Goal of the exercise -
Pull out every line below that holds the word "events".

━━━━━ Given information ━━━━━

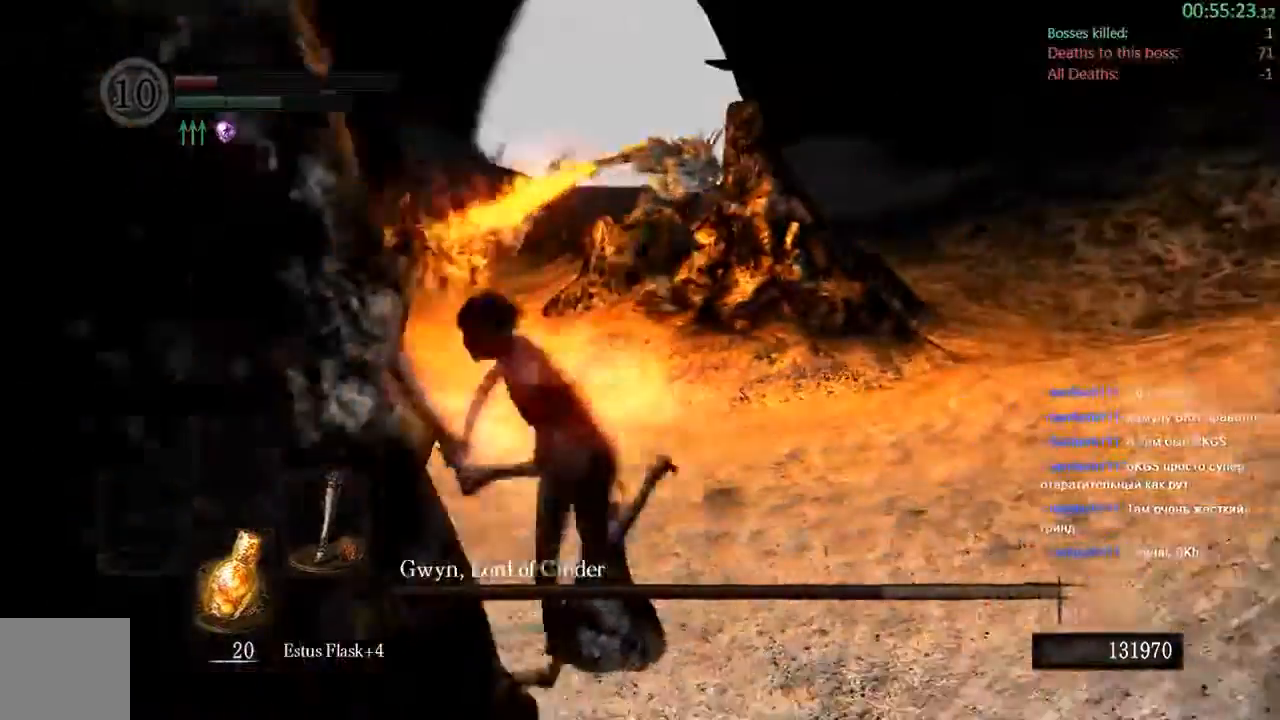
{"dt_ms": 500, "buttons": ["B"], "left_stick": "down", "right_stick": "center", "events": [[117, "left_stick", "down"], [483, "right_stick", "center"]]}
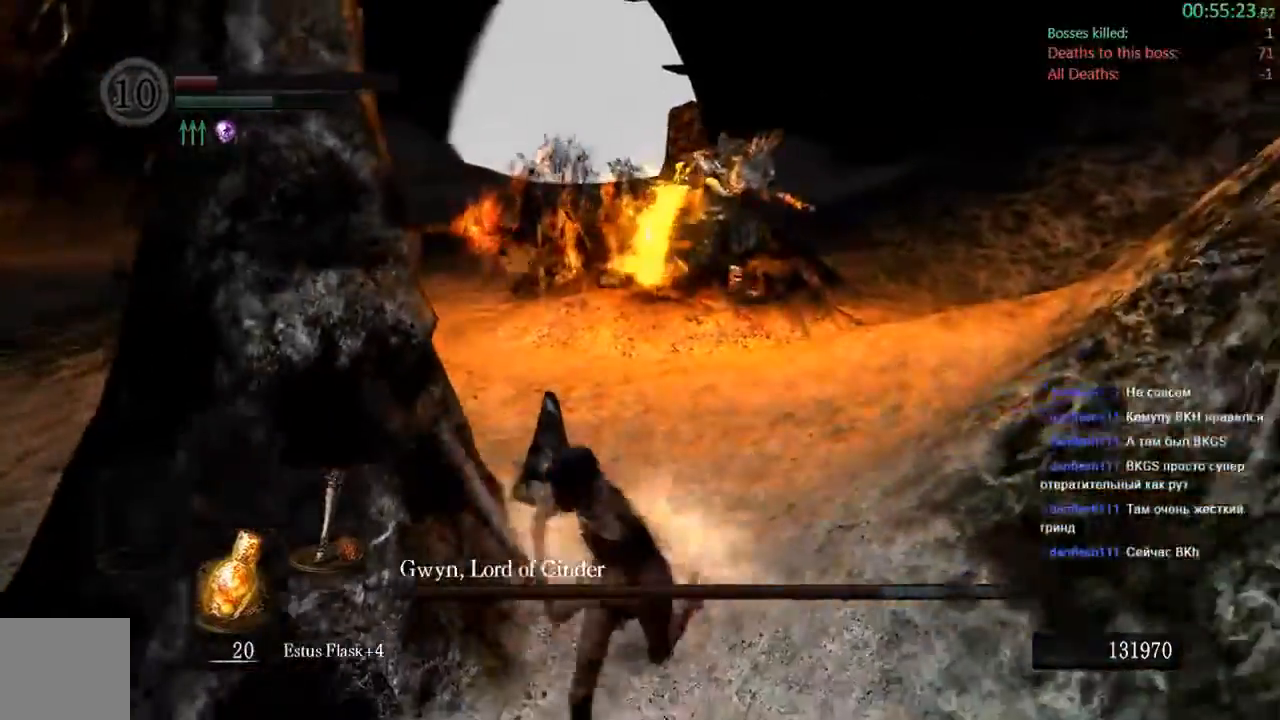
{"dt_ms": 1000, "buttons": ["B"], "left_stick": "down-left", "right_stick": "right"}
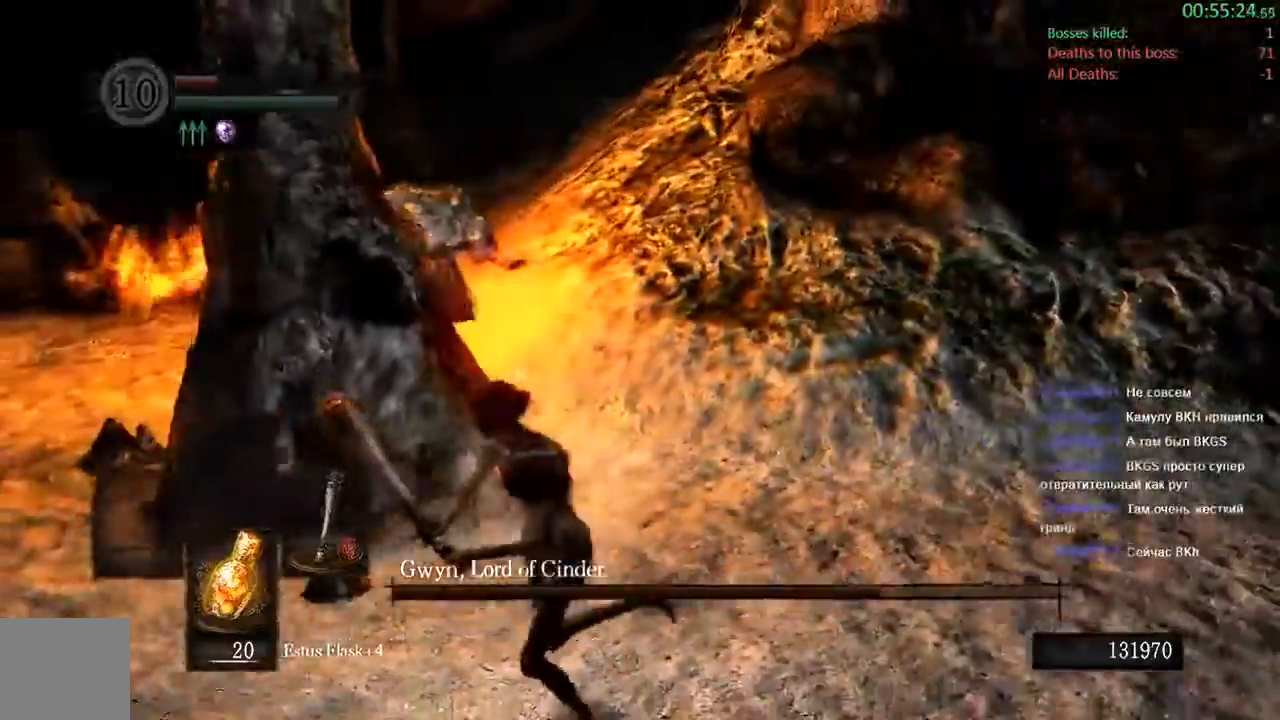
{"dt_ms": 500, "buttons": ["B"], "left_stick": "down-left", "right_stick": "right", "events": []}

━━━━━

Finished exercise -
{"dt_ms": 500, "buttons": ["B"], "left_stick": "down", "right_stick": "center", "events": [[117, "left_stick", "down"], [483, "right_stick", "center"]]}
{"dt_ms": 500, "buttons": ["B"], "left_stick": "down-left", "right_stick": "right", "events": []}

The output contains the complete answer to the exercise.